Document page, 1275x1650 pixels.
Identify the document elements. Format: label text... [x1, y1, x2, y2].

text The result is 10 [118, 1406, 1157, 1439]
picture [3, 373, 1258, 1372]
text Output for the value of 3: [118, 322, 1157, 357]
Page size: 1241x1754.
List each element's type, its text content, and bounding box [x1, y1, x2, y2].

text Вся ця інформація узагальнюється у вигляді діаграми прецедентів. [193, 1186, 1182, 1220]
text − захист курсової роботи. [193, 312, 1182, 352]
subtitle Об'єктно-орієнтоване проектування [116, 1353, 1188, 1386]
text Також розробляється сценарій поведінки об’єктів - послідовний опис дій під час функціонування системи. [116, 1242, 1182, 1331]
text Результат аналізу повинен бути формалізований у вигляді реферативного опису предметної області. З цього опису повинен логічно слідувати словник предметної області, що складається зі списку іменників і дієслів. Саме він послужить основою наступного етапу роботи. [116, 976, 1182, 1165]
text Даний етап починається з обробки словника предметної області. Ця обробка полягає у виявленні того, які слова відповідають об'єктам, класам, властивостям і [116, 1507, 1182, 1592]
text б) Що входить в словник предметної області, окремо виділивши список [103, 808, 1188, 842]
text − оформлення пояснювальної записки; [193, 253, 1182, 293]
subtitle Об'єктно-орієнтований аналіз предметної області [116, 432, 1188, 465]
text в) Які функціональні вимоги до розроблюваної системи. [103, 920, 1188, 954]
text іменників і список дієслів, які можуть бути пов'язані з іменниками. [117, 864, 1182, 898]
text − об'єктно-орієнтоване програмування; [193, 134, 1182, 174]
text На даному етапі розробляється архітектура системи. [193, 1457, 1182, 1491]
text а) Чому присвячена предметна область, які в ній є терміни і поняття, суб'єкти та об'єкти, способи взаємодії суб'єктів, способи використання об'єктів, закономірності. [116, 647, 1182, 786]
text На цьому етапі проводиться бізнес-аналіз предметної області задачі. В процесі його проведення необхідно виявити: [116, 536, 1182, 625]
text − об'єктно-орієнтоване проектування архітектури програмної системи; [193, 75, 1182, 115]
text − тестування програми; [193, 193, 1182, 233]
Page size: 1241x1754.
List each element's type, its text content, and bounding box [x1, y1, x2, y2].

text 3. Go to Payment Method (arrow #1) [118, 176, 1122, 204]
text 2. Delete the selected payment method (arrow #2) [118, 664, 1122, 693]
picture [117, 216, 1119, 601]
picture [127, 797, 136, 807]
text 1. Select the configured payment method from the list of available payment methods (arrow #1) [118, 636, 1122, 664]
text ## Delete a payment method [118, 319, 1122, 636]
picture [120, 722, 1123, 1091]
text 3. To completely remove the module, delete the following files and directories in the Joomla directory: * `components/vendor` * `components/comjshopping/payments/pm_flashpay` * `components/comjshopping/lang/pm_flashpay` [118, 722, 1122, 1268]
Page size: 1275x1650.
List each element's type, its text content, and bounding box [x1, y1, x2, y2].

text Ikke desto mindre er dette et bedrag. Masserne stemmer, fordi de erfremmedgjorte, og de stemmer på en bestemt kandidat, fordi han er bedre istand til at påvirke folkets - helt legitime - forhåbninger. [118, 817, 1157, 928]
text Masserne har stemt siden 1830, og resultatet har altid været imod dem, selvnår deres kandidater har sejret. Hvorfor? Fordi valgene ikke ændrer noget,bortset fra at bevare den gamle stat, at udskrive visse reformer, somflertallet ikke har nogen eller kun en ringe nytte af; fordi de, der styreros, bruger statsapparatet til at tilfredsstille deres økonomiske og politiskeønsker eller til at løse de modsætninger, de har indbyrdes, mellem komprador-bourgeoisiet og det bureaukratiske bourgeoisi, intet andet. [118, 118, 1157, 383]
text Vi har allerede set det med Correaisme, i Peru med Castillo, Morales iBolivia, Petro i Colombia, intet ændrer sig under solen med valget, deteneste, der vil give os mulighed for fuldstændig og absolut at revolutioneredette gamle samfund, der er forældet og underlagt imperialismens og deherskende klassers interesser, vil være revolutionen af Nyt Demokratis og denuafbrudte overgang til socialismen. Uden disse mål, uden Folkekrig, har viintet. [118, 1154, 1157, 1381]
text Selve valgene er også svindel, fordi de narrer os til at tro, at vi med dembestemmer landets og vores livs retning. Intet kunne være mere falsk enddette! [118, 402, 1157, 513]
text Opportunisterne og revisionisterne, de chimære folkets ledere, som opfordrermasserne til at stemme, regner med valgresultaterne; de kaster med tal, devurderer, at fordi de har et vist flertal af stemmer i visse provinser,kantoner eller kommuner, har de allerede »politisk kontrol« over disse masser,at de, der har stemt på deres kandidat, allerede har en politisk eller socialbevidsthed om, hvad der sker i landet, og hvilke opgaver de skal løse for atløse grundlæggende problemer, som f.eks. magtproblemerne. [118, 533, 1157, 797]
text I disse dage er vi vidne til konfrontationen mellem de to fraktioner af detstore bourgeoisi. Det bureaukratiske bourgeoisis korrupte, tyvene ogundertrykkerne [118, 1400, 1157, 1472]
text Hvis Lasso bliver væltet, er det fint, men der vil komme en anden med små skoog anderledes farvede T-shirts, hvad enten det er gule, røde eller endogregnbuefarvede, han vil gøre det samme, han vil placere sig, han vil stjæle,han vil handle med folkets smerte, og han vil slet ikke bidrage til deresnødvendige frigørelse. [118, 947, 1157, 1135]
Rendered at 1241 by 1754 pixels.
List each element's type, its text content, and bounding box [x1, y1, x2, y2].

━━━

Task: Please rewrite the items from the line with "text Ikke desto" up to and including the line with "text Masserne har", replacing "Masserne" with "Befolkningen" and leaving everything else as it is.

Completed exercise:
text Ikke desto mindre er dette et bedrag. Befolkningen stemmer, fordi de erfremmedgjorte, og de stemmer på en bestemt kandidat, fordi han er bedre istand til at påvirke folkets - helt legitime - forhåbninger. [118, 817, 1157, 928]
text Befolkningen har stemt siden 1830, og resultatet har altid været imod dem, selvnår deres kandidater har sejret. Hvorfor? Fordi valgene ikke ændrer noget,bortset fra at bevare den gamle stat, at udskrive visse reformer, somflertallet ikke har nogen eller kun en ringe nytte af; fordi de, der styreros, bruger statsapparatet til at tilfredsstille deres økonomiske og politiskeønsker eller til at løse de modsætninger, de har indbyrdes, mellem komprador-bourgeoisiet og det bureaukratiske bourgeoisi, intet andet. [118, 118, 1157, 383]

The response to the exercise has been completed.